January 23, 2015
North Carolina

Interior eyes 300K acres off North Carolina for future leasing

Interior eyes 300K acres off N.C. for future leasing | Phil Taylor, E&E reporter | Posted: Friday, January 23, 2015 via www.governorswindenergycoalition.org

The Interior Department today announced the release of an environmental assessment of a plan to lease up to 300,000 acres off the coast of North Carolina for the construction of offshore wind farms.

The plan calls for leasing a 122,000-acre wind energy area about 28 miles off the coast of Kitty Hawk and two additional areas of 52,000 acres and 134,000 acres beginning about 12 miles off Cape Fear.

North Carolina is the latest of several East Coast states Interior has eyed for commercial wind development.

Interior Secretary Sally Jewell called the environmental assessment “another milestone” in the Obama administration’s fight against global climate change.

“In close coordination with our partners in North Carolina, we are moving forward to determine what places make sense to harness the enormous wind energy potential off the Atlantic Seaboard,” Jewell said.

The final wind energy areas (WEAs) have been reduced significantly from areas Interior preliminarily identified in late 2012, in response to concerns from the National Park Service, Coast Guard and coastal residents, including in Kitty Hawk.

Kitty Hawk had passed a resolution requesting that turbines be located at least 20 miles from shore, while the Park Service had asked that turbines stay roughly 40 miles from the 19th-century Bodie Island Lighthouse.

The Wilmington West WEA was modified to keep turbines at least 10 miles from shore to reduce visual impacts, and the Wilmington East WEA was modified to accommodate vessels using the Port of Wilmington, among other steps.

The Bureau of Ocean Energy Management’s environmental assessment will examine the impacts of issuing wind energy leases and allowing industry to survey the areas with devices like meteorological towers and buoys.

If a lease is issued and a winning bidder wants to build a wind farm, a separate National Environmental Policy Act review will need to be performed.

The public will have until late February to comment on the draft environmental assessment. BOEM will also hold three public meetings in February in the northern Outer Banks, Wilmington and Carolina Shores, or Sunset Beach.

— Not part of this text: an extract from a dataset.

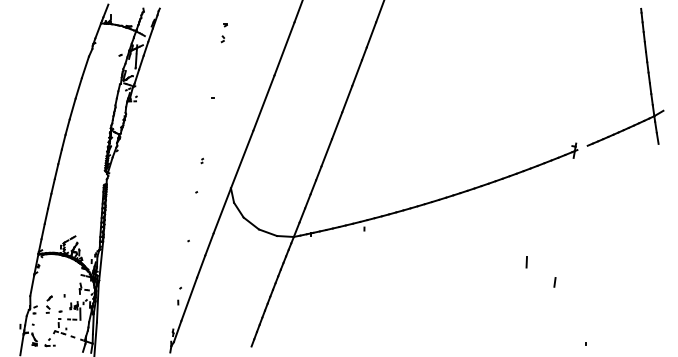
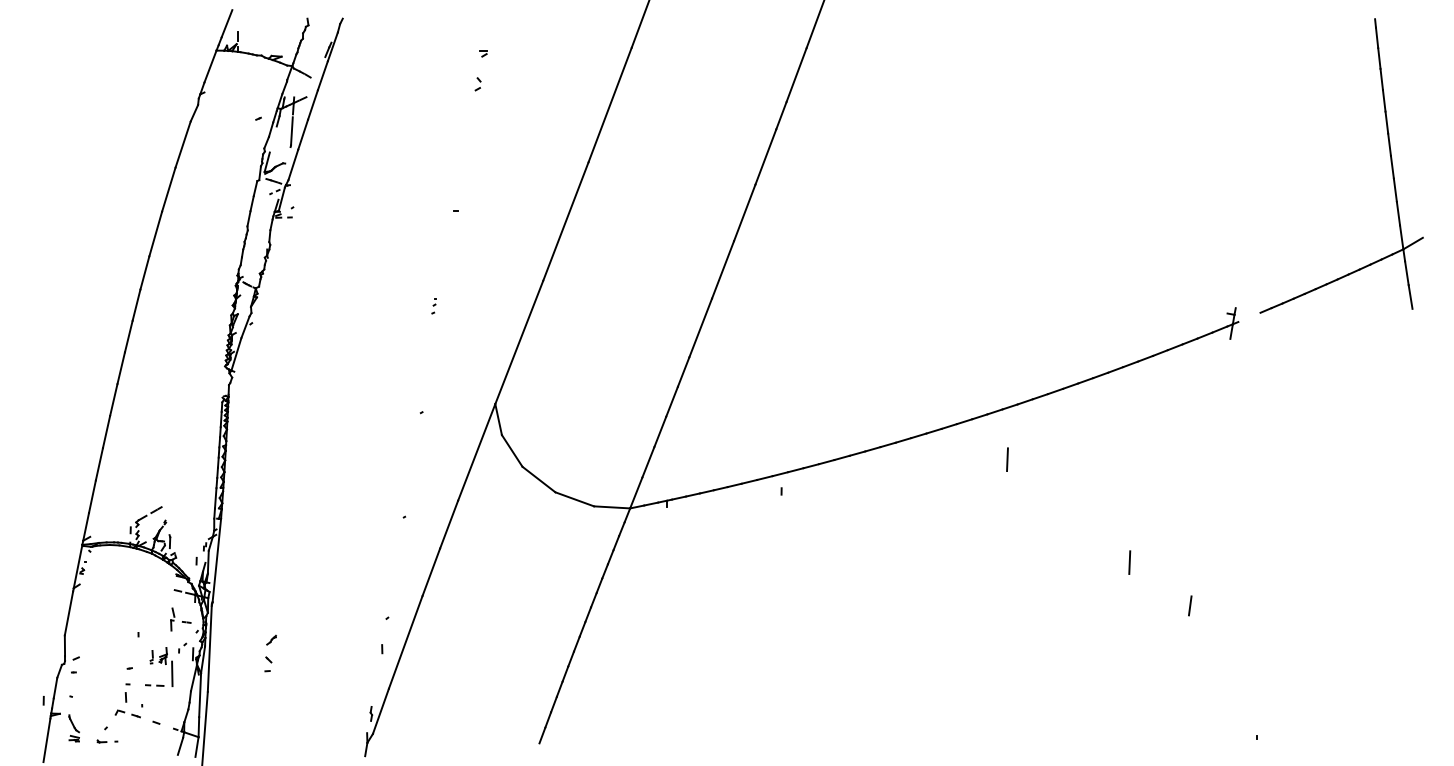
part: (202, 160) -> (434, 307), moved
line: (469, 214) -> (1006, 460), added
part: (48, 304) -> (269, 653), moved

So far, the Obama administration has awarded seven commercial Atlantic coast wind energy leases off Delaware, Massachusetts, Rhode Island, Maryland and Virginia, raising more than $14 million in high bids for over 357,000 acres of federal waters.

So far, no companies have commissioned a commercial-scale facility in the United States, despite more than 7,000 megawatts of projects having been installed around the world, according to the Energy Department.

The 130-turbine Cape Wind project off Nantucket Sound, Mass., which many believed would be the nation’s first-ever offshore wind farm, suffered a major setback this month when two utilities opted to terminate agreements to purchase its power (Greenwire, Jan. 7).

With a critical 30 percent investment tax credit now expired – and a Republican-controlled Congress that has resisted proposals to prop up clean energy – the industry faces major struggles in standing up projects in U.S. waters.

The Offshore Wind Development Coalition, a trade group based in Washington, D.C., that advocated for offshore wind, in mid-2014 merged into the American Wind Energy Association.